▸ EXERCISE OBJECTIVE: Transcribe the whole listing exactly.

▸ INPUT MATERIAL:
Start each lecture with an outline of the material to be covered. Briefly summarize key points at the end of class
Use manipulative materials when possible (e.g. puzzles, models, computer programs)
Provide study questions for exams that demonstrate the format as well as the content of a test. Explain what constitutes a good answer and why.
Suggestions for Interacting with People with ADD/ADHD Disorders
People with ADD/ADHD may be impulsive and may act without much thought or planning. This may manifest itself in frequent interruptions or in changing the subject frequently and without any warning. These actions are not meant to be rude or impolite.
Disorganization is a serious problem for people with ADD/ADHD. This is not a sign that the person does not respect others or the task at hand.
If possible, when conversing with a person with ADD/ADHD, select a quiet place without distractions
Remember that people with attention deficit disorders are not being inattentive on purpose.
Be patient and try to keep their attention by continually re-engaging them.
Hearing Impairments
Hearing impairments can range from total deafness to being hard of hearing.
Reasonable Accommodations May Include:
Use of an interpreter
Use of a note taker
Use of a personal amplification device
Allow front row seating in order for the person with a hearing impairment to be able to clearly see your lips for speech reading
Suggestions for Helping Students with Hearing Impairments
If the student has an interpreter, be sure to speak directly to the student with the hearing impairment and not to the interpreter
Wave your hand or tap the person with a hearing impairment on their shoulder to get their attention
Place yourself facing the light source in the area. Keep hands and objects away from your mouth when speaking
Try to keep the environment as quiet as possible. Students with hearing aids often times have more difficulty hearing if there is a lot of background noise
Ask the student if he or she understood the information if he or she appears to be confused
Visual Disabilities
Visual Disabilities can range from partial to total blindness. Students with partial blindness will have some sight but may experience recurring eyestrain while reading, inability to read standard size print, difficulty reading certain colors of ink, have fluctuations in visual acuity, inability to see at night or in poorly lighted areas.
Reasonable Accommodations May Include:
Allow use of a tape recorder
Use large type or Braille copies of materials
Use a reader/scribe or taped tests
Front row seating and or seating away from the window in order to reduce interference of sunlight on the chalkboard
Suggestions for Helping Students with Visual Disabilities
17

▸ PROBLEM SOLUTION:
Start each lecture with an outline of the material to be covered. Briefly summarize key points at the end of class
Use manipulative materials when possible (e.g. puzzles, models, computer programs)
Provide study questions for exams that demonstrate the format as well as the content of a test. Explain what constitutes a good answer and why.
Suggestions for Interacting with People with ADD/ADHD Disorders
People with ADD/ADHD may be impulsive and may act without much thought or planning. This may manifest itself in frequent interruptions or in changing the subject frequently and without any warning. These actions are not meant to be rude or impolite.
Disorganization is a serious problem for people with ADD/ADHD. This is not a sign that the person does not respect others or the task at hand.
If possible, when conversing with a person with ADD/ADHD, select a quiet place without distractions
Remember that people with attention deficit disorders are not being inattentive on purpose.
Be patient and try to keep their attention by continually re-engaging them.
Hearing Impairments
Hearing impairments can range from total deafness to being hard of hearing.
Reasonable Accommodations May Include:
Use of an interpreter
Use of a note taker
Use of a personal amplification device
Allow front row seating in order for the person with a hearing impairment to be able to clearly see your lips for speech reading
Suggestions for Helping Students with Hearing Impairments
If the student has an interpreter, be sure to speak directly to the student with the hearing impairment and not to the interpreter
Wave your hand or tap the person with a hearing impairment on their shoulder to get their attention
Place yourself facing the light source in the area. Keep hands and objects away from your mouth when speaking
Try to keep the environment as quiet as possible. Students with hearing aids often times have more difficulty hearing if there is a lot of background noise
Ask the student if he or she understood the information if he or she appears to be confused
Visual Disabilities
Visual Disabilities can range from partial to total blindness. Students with partial blindness will have some sight but may experience recurring eyestrain while reading, inability to read standard size print, difficulty reading certain colors of ink, have fluctuations in visual acuity, inability to see at night or in poorly lighted areas.
Reasonable Accommodations May Include:
Allow use of a tape recorder
Use large type or Braille copies of materials
Use a reader/scribe or taped tests
Front row seating and or seating away from the window in order to reduce interference of sunlight on the chalkboard
Suggestions for Helping Students with Visual Disabilities
17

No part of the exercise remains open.